THE BLOG

Kenyan President Deserves Praise for Rejecting Hefty Bonuses for MPs

By vetoing a bill that would have increased retirement bonuses for Kenyan lawmakers, President Mwai Kibaki may have redeemed himself and paved way for Kenyans to forgive him for his role in the 2007 post-election violence.

The violence began after the head of the Electoral Commission of Kenya declared incumbent Kibaki the winner over Raila Odinga, in an election observers said was severely flawed. Kibaki was sworn in on the same day.

Almost immediately, Odinga's supporters began to attack people thought to have voted for Kibaki. Unfortunately, because of the ethnic nature of Kenyan politics, it was widely believed that all Kikuyus (Kibaki's ethnic group, and Kenya's largest) voted for him. That's whom Odinga's supporters began to attack. The violence continued for several weeks and ended only after former U.N. Secretary General Kofi Annan brokered a power-sharing agreement. By Feb. 28, the day the two rivals signed the deal, the ethnic clashes had claimed the lives of an estimated 1,200 people, and left more than a quarter a million displaced.

Since then, Kibaki hasn't done anything grand enough to be remembered by. (Some might argue that in 2010 Kenyans got a new constitution under his watch, but he cannot solely take credit, as there were contributions from citizens, civic organizations, and other political parties. Fortunately for the president, last week the pack of greedy hyenas that was Kenya's 10th Parliament gave him a great opportunity to leave a positive legacy.

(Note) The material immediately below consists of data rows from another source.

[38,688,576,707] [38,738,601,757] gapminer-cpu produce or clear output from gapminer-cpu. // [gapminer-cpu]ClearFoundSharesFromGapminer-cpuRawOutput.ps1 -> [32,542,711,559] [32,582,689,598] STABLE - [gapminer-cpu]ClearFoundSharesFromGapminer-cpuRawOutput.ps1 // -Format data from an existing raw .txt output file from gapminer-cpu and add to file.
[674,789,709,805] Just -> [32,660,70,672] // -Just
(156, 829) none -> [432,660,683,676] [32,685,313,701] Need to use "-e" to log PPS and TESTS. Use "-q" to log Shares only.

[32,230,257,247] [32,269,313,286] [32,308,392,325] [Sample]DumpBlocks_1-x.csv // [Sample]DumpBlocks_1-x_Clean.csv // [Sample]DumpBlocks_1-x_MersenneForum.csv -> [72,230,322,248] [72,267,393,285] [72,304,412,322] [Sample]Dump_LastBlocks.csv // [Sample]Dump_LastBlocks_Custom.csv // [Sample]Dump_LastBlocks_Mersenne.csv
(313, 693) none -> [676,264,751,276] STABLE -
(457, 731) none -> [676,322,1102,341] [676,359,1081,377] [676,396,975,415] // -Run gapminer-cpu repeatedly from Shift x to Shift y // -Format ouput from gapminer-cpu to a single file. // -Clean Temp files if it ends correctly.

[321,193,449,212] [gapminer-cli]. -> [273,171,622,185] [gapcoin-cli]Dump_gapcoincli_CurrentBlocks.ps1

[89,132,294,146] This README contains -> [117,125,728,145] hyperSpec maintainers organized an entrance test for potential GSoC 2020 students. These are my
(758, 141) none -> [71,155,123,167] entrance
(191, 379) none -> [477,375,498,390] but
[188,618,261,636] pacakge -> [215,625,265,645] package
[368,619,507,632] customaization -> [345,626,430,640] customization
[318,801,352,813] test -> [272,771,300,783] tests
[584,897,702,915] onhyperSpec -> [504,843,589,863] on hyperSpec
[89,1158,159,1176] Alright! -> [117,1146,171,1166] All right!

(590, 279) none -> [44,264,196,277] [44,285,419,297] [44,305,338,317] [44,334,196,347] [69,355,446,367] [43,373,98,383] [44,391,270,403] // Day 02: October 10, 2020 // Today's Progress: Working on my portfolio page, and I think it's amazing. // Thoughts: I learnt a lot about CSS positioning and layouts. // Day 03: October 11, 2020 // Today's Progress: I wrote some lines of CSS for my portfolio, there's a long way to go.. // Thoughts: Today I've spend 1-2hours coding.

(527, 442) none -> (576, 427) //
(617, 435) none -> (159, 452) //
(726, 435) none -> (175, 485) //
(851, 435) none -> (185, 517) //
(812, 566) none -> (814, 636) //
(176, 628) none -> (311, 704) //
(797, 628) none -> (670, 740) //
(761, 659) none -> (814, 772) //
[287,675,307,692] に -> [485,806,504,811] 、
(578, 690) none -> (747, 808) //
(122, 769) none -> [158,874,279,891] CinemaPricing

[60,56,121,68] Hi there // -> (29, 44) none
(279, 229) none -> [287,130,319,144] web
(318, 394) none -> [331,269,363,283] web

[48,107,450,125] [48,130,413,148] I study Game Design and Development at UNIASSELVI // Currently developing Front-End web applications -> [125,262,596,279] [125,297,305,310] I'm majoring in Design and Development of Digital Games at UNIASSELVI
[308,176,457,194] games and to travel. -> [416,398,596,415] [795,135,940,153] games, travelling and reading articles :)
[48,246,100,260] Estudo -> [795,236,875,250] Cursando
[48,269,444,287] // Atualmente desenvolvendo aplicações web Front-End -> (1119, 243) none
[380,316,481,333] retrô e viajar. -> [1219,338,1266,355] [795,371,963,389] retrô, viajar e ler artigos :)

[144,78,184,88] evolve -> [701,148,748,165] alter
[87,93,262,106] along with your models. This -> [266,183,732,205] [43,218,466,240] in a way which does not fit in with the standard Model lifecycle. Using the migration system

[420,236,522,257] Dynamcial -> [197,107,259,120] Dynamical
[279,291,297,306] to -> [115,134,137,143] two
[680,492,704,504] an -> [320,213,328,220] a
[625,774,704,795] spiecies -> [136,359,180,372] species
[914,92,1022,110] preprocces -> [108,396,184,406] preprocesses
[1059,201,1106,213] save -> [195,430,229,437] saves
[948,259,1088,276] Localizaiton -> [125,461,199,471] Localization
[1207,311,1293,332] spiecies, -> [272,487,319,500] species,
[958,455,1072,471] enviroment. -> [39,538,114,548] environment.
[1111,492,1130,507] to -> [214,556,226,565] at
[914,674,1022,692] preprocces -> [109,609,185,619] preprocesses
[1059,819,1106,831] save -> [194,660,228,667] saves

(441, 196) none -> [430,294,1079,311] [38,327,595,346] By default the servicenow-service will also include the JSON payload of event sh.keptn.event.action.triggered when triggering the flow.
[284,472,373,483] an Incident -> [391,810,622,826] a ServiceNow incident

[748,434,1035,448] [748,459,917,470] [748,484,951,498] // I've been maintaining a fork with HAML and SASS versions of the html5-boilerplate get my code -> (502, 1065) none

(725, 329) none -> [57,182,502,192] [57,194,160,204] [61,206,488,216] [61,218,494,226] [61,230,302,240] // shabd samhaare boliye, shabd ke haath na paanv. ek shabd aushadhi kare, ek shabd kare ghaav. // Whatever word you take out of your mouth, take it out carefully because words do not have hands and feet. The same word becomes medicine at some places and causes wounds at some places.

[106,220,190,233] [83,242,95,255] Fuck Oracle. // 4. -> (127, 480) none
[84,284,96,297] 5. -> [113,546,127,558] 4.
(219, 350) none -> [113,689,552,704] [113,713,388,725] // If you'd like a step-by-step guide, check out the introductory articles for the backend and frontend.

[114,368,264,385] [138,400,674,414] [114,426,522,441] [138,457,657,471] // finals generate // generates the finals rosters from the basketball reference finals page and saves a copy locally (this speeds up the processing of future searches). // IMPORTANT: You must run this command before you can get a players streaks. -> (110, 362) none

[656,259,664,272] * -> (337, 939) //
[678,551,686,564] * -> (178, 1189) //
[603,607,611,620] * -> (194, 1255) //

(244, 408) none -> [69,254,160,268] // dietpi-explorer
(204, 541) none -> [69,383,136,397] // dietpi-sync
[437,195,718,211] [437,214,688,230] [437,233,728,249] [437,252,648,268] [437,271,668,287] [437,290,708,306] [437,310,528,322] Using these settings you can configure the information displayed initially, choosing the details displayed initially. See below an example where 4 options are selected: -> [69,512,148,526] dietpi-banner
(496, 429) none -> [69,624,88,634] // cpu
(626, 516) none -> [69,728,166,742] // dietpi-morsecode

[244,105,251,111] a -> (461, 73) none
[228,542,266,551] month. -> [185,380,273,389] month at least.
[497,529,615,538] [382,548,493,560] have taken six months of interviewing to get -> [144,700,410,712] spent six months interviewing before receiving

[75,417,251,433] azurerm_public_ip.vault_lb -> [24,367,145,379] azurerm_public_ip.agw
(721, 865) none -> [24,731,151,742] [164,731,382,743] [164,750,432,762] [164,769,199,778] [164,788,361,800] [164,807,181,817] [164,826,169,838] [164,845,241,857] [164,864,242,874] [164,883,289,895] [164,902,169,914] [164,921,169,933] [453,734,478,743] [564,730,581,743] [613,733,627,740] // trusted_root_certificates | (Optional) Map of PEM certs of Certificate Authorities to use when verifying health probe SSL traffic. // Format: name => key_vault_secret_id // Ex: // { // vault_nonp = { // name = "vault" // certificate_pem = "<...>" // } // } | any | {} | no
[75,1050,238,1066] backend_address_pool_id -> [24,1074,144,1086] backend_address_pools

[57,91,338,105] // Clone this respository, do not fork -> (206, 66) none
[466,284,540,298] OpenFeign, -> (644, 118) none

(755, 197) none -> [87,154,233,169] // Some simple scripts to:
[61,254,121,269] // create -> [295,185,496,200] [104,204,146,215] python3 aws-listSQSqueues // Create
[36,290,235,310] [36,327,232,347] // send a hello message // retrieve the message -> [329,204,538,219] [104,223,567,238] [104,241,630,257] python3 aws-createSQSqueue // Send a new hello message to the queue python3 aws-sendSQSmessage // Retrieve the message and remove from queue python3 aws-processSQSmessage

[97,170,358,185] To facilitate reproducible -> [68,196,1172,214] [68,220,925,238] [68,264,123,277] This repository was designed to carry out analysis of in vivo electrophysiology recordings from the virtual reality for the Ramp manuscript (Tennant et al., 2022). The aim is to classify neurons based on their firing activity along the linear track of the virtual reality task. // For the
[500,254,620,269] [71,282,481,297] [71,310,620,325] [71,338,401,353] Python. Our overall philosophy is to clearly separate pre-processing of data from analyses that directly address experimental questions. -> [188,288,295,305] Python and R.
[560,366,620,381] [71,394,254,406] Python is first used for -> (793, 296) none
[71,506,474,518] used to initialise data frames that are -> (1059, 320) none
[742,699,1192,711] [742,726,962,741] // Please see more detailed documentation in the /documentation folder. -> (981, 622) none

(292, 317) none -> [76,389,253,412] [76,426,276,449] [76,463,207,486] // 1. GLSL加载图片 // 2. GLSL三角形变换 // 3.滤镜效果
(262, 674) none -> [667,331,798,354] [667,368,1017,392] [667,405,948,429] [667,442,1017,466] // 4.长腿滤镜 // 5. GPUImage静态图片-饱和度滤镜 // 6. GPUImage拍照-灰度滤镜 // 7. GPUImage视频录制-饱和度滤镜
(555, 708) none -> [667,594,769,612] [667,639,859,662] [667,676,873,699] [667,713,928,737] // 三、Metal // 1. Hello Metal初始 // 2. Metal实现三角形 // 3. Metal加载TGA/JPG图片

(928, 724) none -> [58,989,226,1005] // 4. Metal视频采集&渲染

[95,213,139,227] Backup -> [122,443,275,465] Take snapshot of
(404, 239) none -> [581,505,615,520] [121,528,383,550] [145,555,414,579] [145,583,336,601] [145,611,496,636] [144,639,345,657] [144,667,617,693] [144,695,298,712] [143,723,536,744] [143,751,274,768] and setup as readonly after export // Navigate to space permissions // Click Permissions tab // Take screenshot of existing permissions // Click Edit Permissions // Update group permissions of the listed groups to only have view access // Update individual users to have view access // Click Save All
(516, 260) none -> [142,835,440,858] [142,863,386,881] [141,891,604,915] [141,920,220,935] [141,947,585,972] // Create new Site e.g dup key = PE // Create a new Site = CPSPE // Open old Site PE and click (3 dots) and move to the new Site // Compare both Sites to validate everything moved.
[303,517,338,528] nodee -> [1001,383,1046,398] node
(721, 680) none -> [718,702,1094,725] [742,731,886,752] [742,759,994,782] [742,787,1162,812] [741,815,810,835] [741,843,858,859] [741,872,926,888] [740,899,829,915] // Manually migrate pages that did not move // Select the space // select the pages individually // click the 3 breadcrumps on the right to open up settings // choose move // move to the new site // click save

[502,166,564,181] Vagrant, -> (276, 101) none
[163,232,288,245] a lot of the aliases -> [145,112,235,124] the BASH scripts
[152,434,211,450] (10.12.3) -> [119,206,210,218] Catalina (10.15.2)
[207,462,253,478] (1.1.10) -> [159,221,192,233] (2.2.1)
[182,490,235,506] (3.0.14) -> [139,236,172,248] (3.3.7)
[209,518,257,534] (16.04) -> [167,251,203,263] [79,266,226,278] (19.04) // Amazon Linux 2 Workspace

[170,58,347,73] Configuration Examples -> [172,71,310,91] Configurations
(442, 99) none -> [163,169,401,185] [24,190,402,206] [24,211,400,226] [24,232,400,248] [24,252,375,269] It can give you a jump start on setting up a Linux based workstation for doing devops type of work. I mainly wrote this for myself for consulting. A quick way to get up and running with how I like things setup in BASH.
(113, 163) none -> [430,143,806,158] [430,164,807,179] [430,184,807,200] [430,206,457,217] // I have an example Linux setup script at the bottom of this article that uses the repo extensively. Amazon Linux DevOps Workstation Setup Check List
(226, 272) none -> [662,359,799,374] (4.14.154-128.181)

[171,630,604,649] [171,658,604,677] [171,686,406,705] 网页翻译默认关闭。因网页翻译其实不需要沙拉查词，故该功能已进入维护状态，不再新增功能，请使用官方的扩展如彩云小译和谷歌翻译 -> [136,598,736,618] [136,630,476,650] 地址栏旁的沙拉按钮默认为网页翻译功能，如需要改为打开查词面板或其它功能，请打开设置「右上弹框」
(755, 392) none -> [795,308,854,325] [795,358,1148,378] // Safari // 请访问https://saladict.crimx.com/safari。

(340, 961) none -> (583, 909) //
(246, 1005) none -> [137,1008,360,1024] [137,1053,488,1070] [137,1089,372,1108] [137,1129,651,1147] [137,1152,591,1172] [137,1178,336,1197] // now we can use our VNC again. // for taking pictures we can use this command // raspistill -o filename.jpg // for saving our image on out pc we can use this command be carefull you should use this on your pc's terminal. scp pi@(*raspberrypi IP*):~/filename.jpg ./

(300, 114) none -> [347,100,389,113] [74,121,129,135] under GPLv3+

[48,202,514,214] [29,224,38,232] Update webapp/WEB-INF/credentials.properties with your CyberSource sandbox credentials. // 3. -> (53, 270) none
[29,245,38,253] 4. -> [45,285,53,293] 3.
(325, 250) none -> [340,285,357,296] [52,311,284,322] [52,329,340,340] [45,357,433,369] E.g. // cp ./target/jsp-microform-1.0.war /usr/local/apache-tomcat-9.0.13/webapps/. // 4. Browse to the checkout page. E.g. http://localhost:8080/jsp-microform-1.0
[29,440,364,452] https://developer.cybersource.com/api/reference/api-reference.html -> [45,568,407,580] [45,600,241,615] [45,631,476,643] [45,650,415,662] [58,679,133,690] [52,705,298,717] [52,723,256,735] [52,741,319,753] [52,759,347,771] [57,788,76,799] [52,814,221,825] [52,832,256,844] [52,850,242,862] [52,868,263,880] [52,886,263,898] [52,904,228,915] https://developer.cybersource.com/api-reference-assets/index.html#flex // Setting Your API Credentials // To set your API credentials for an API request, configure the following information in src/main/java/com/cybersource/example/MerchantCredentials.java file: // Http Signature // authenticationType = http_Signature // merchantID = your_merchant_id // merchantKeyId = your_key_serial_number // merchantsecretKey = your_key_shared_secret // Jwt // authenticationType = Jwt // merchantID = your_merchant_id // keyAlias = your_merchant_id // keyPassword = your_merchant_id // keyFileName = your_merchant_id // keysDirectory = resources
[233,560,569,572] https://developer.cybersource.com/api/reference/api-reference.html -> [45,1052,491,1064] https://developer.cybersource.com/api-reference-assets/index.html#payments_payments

On Jan. 9, Parliament met for the last time before the new elections scheduled for March 4. Top on the agenda was a bill that would have awarded lawmakers retirement packages so hefty they'd make even legislators in the wealthiest nations of the world envious. The proposed bill would have given each outgoing Member of Parliament a cash payment of approximately $110,000 (American), a taxpayer-funded bodyguard for life, unlimited access to the VIP lounges at all Kenyan airports, and diplomatic passports for each MP and spouse. (It's not clear whether MPs with multiple wives would have received a diplomatic passport for each. Maybe roll a dice to determine which wife gets one?) As part of the package, lawmakers also wanted Kenyans to accord every retired MP a state funeral.

Unsurprisingly, the bill passed.

What is insulting to Kenyans is that the package was in addition to the more than $10,000 each MP has been receiving monthly in salary and allowances -- most of which is tax-free. In contrast, the average Kenyan makes about $1,700 a year, and 40 percent of the country is unemployed. When MPs' pay is compared to the average salary in the country, it makes them the highest paid lawmakers in the world.

The goons wanted to steal from Kenyans once more because they realized that Kenya's politics has changed. Running for public office is more competitive than ever. It is now more difficult for an incumbent to survive the party nomination primary, let alone to win reelection. The legislators were banking on the retirement package as their insurance in case they don't return to Parliament. The only thing that stood between them and their loot was President Kibaki's signature.

They knew that in the past Kibaki had refused to sign similar bills. This time, however, the lawmakers crafted a separate bill that included a lucrative retirement package for the president, which they hoped would entice him to sign. It's also likely that they thought that because this is (hopefully) Kibaki's last term in office, he had little to lose politically and would therefore sign their filthy bill.

They were dead wrong.

Kenyans widely believe that post-election violence happened because Kibaki rigged the 2007 elections. (On Jan. 2, 2007, the electoral commissioner, admitted that he couldn't say unequivocally who won the elections -- that the president's camp pressured him into declaring Kibaki the winner.)

It's possible that Kibaki saw the lawmakers' greed as a chance for him to leave a positive legacy. He had to decide whether he wanted Kenyans to remember him as the president who held on to power and led to violence, and the man who at the end of his second term added an insult to Kenyans by allowing Parliament to steal from them. But he wisely chose to be remembered as the president who stood unwaveringly on the side of Kenyans every time hyenas wanted to loot the treasury.

Kibaki deserves praise because had he approved the obscene bonuses, the stakes of the next elections and future ones would have increased tremendously. It would have been more likely for politicians to resort to drastic means -- including violence -- to get elected. Had he failed to take the side of the people, a signature on the bill would have been a big "screw you" to the victims of the last post-election violence, and it would have made it more difficult for Kenyans to forgive him.

Now that the treasury is secure -- albeit temporarily -- Kenyans can move on to the next elections, where many hope to use their votes to give those greedy lawmakers a different kind of "state funeral."